Geological regulation of nitrous oxide emission risks in rivers globally

Fertilizer application has been recognized as the major driver of nitrous oxide (N2O) emissions in rivers. However, the intrinsic risk of N2O emissions in responding to nitrogen discharge (i. e. , ratios between N2O emissions and dissolved inorganic nitrogen or fertilizer) may vary across rivers but remains unclear. Here we uncover the hidden yet substantial control of riverine N2O emissions by bedrock geology through field observations and global data analyses. We discover lower denitrification but higher N2O production rates in rivers with silicate-dominated bedrocks compared to those with carbonate-dominated bedrocks. On one hand, the larger sediment grain size found in the silicate-dominated rivers shortens porewater residence time for reaction, which diminishes the likelihood of complete denitrification (NO3−N2) but simultaneously increases the potential for N2O production through incomplete denitrification (NO3−N2O). Concurrently, lower sediment total organic carbon and water pH abate N2O reductase and enhance N2O production in silicate-dominated rivers.
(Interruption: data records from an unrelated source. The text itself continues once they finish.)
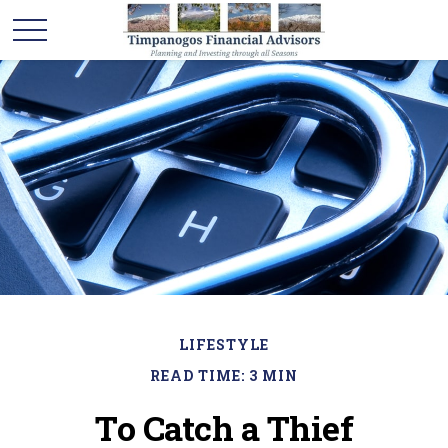
LIFESTYLE
READ TIME: 3 MIN
To Catch a Thief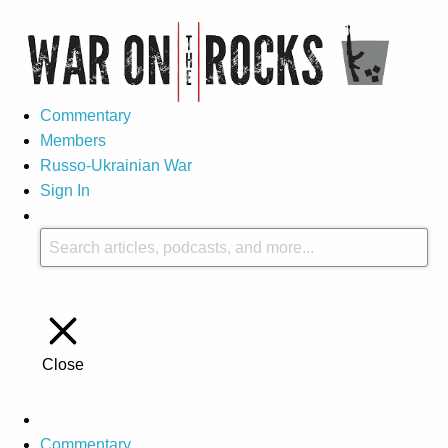
Commentary
Members
Russo-Ukrainian War
Sign In
Close
Commentary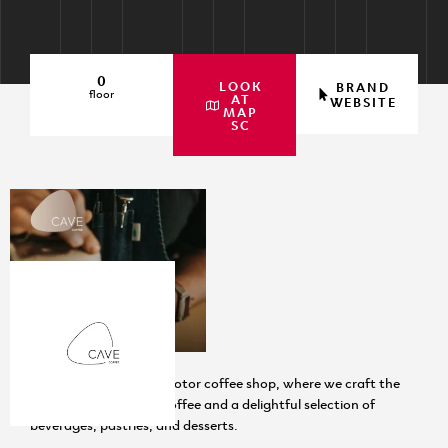
0
LOOK
BRAND
floor
AT
WEBSITE
MAP
SC
Explore our charming Kotor coffee shop, where we craft the
finest locally roasted coffee and a delightful selection of
beverages, pastries, and desserts.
More importantly, the dissimilarities in N2O production due to bedrock geology are reflected in N₂O emissions risks. By developing a geological factor, we interpret the heterogeneous N2O emission risks in rivers globally. Hence, we highlight the geologically uneven urgency of improving fertilizer management to mitigate N2O emissions. Silicate-dominated rivers exhibit lower denitrification but higher N2O production than carbonate-dominated rivers due to coarser sediments, lower organic carbon, and reduced pH, according to global statistical analyses and field sampling in the Pearl River Basin.